━━━ Provided information

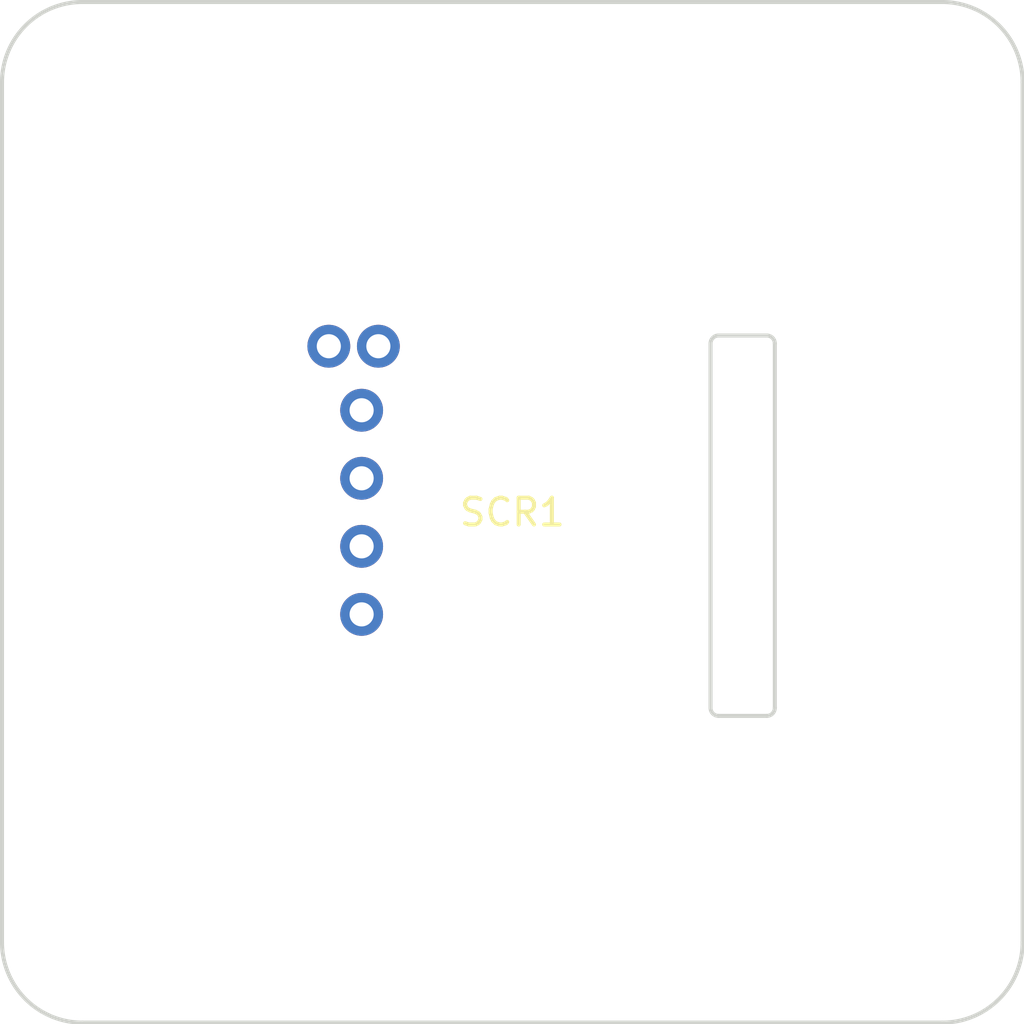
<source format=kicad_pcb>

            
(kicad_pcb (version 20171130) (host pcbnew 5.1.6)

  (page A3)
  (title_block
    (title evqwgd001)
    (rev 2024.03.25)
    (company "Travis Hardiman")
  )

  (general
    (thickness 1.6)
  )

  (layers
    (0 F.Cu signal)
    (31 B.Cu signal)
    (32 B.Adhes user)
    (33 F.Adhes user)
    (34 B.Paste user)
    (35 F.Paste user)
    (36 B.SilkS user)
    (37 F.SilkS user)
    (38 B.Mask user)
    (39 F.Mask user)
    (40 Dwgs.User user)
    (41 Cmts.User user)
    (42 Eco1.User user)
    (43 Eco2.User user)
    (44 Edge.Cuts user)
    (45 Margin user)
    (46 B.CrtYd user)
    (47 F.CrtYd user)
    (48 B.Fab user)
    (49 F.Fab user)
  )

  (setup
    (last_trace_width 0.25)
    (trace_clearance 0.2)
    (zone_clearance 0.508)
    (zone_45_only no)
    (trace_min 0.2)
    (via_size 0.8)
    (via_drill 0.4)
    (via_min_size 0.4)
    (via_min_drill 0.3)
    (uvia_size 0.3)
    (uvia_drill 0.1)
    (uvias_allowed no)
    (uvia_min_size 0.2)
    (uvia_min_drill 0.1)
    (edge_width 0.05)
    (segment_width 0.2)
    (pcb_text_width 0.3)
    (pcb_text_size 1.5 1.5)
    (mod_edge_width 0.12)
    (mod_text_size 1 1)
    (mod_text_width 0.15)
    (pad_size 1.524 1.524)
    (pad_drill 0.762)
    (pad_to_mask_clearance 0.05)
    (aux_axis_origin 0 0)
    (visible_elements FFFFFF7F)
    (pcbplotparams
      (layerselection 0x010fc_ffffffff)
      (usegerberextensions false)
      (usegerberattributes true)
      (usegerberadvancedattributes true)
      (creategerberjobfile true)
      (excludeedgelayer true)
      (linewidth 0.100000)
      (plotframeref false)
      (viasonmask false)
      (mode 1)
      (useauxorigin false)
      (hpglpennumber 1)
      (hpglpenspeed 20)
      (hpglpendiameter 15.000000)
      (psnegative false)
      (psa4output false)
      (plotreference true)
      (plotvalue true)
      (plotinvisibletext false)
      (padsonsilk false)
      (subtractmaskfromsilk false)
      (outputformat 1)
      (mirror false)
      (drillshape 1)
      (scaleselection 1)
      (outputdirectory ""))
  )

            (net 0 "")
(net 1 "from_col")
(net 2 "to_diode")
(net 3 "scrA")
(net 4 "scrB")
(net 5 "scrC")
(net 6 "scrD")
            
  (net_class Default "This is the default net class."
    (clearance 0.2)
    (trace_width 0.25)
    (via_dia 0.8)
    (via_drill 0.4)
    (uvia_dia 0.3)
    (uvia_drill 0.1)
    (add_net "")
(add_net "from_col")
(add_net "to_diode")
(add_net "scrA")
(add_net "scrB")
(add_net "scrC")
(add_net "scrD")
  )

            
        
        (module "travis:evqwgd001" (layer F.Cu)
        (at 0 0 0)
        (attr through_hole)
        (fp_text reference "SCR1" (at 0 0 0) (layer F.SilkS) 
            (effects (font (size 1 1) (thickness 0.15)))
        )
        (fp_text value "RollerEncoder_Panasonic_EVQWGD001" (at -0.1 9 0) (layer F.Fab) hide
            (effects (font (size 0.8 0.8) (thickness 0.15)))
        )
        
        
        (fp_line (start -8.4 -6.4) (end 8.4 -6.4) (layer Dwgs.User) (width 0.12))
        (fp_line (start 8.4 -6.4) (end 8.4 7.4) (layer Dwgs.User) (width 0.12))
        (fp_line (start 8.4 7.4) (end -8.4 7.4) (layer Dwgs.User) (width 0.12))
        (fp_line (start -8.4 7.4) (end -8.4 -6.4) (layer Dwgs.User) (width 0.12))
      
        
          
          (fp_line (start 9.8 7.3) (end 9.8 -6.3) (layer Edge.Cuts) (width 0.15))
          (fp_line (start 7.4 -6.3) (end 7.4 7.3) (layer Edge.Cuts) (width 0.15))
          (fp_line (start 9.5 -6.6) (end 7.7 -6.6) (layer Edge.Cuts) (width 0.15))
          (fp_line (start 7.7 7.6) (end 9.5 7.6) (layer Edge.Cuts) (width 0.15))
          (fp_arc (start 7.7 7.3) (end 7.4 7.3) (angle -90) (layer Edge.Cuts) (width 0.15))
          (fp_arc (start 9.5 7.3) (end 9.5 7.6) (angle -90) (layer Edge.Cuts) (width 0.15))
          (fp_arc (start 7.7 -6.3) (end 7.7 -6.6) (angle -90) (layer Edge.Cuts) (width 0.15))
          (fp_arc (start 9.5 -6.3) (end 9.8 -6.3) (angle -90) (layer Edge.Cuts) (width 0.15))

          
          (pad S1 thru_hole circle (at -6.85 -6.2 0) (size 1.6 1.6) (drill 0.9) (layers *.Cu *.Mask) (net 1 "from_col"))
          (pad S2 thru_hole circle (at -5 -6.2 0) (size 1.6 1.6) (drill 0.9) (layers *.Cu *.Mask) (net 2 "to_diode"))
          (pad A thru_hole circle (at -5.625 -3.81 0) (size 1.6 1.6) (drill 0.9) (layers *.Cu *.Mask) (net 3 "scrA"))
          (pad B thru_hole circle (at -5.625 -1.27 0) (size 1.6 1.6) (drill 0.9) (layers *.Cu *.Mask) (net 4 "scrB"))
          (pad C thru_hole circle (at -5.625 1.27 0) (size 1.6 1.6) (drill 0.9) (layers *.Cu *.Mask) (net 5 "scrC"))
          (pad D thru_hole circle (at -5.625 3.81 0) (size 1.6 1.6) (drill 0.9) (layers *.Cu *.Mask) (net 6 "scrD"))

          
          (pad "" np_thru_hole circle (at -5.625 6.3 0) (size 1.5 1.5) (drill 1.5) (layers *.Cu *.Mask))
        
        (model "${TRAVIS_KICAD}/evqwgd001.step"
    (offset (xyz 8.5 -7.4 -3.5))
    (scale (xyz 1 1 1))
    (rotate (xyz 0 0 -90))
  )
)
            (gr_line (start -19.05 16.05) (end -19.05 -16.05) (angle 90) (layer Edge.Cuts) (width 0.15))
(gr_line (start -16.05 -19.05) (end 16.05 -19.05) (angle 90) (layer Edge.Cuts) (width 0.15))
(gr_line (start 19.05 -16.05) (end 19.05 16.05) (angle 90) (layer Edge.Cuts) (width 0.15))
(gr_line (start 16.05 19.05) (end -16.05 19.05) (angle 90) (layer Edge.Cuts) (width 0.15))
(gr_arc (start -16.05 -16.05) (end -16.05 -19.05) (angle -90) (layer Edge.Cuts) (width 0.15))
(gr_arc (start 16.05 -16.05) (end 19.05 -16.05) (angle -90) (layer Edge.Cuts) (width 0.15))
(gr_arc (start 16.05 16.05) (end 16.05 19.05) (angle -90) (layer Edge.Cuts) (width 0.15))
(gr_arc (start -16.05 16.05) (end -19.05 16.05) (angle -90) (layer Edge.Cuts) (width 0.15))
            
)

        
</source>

━━━━━━

→ What you will do
Please find, in the entries above, every line where "scrB" occurs, and copy it.

→ Solution to this task
(net 4 "scrB")
(add_net "scrB")
          (pad B thru_hole circle (at -5.625 -1.27 0) (size 1.6 1.6) (drill 0.9) (layers *.Cu *.Mask) (net 4 "scrB"))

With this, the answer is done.